**Task objective:**
Give again, exactly and only, the lines running from the one with "mug: present [619,424,711,496]" to the end of the material below; leave out pictures.

**Material provided:**
★ ★ ★ ★ ★
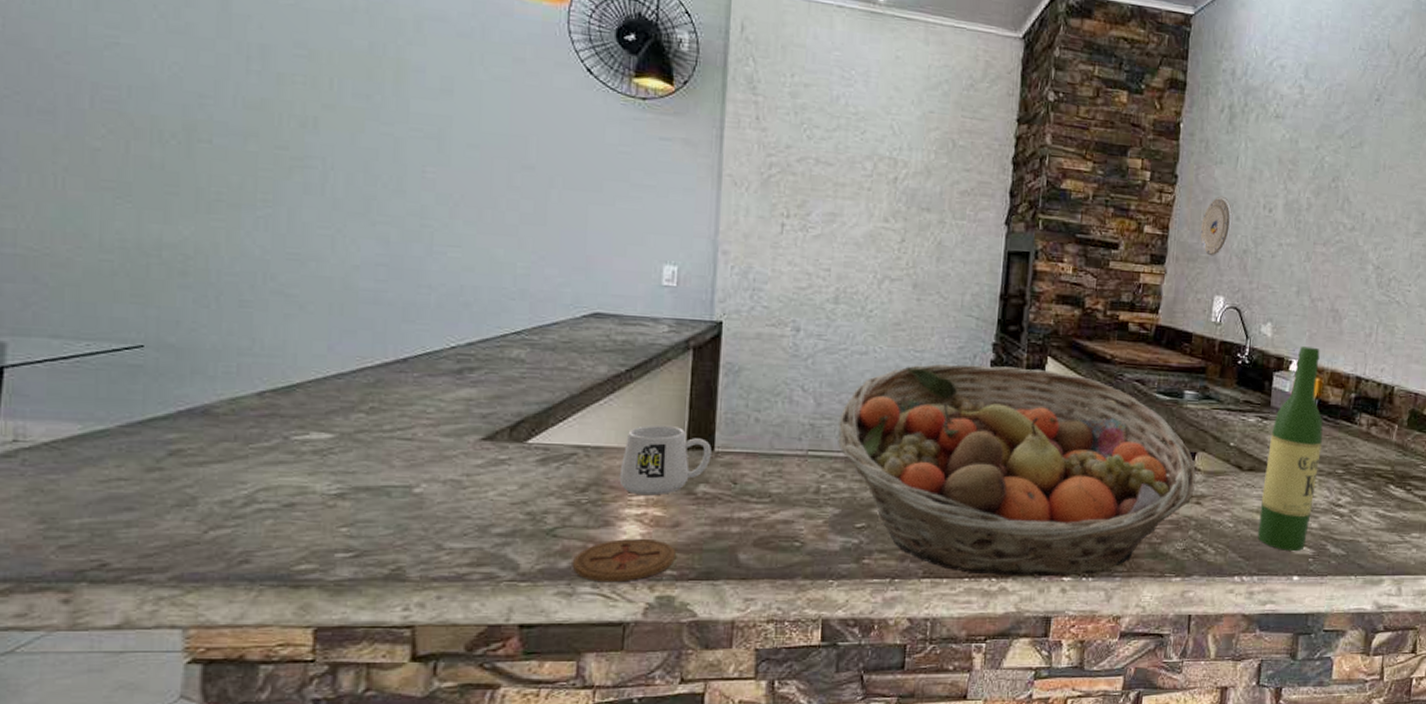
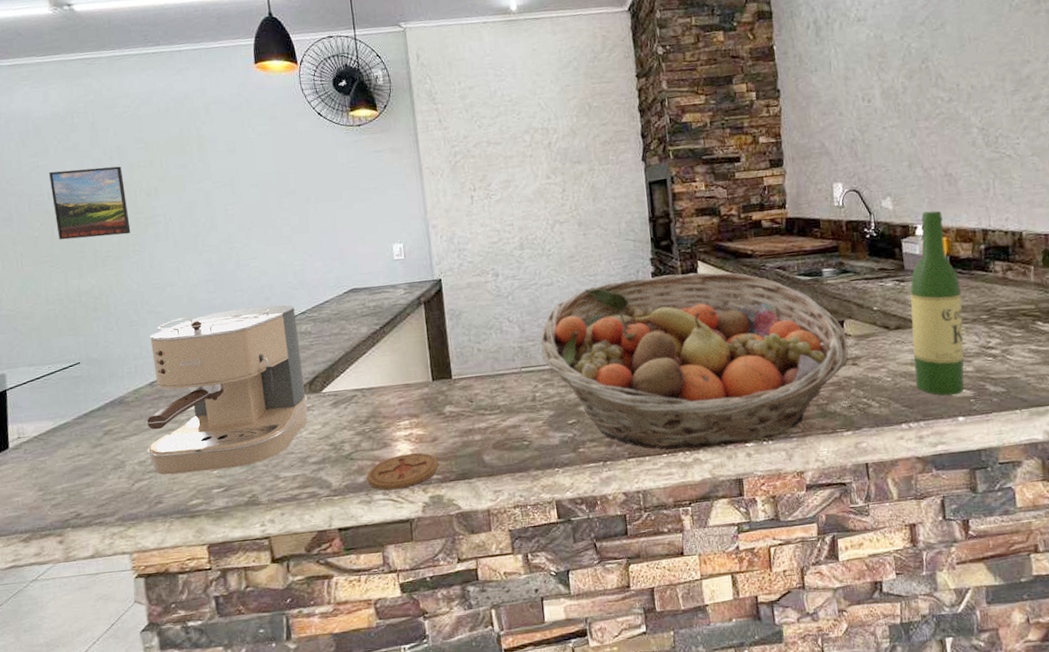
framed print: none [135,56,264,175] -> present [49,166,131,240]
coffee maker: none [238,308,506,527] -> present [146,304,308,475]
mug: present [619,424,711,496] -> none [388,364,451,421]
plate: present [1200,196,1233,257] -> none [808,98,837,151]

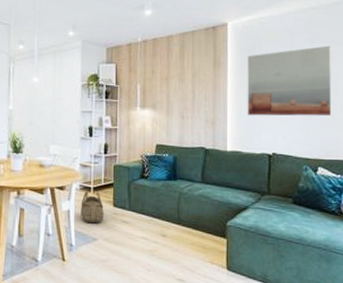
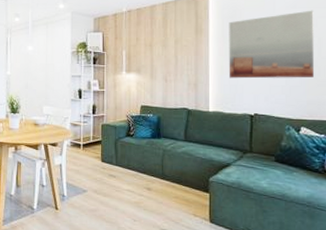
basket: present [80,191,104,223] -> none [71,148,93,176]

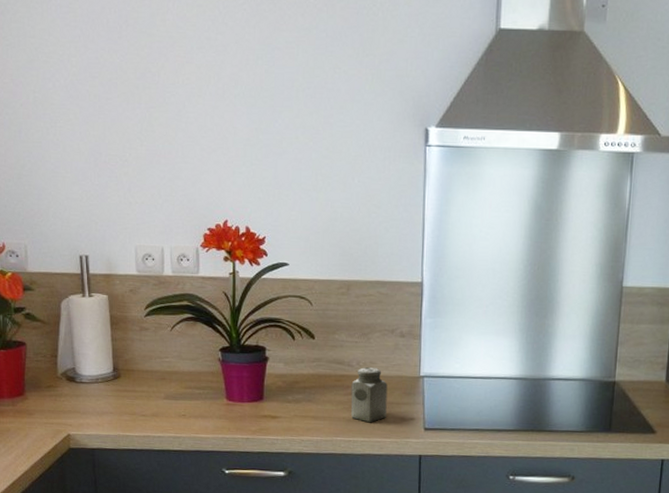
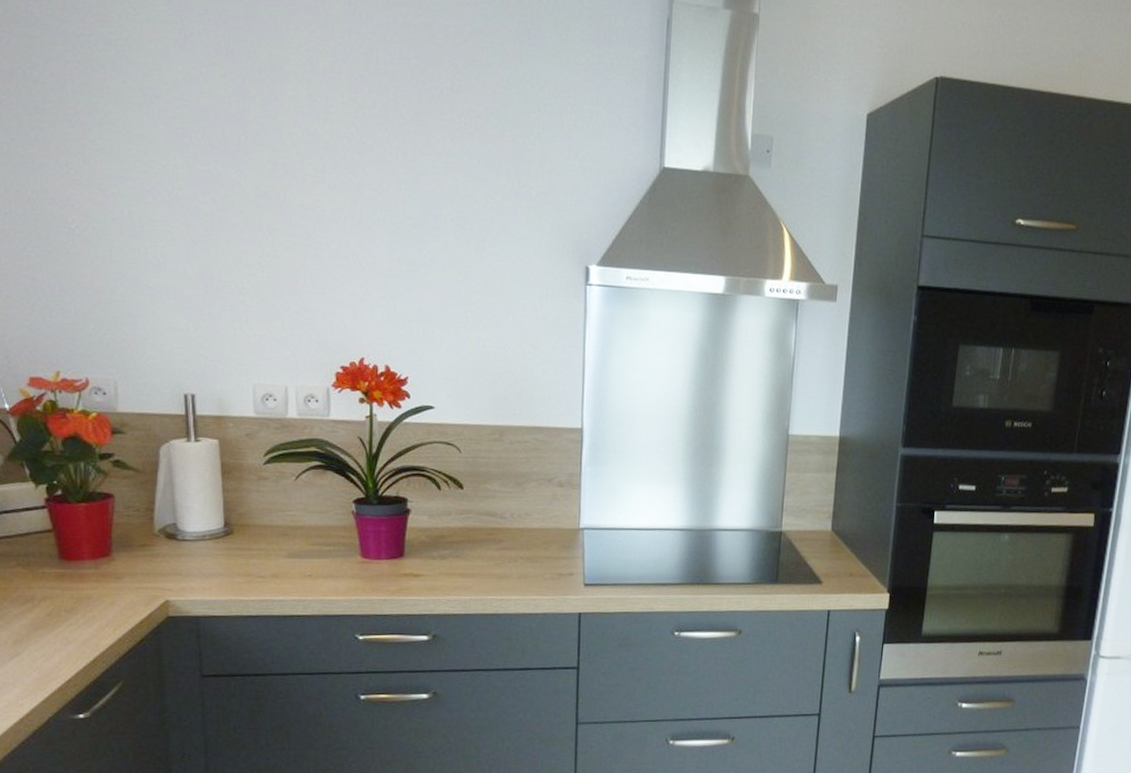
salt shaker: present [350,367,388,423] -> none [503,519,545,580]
★ ★ ★ ★ ★
**Answer box:**
mug: present [619,424,711,496] -> none [388,364,451,421]
plate: present [1200,196,1233,257] -> none [808,98,837,151]

basket: present [80,191,104,223] -> none [71,148,93,176]

salt shaker: present [350,367,388,423] -> none [503,519,545,580]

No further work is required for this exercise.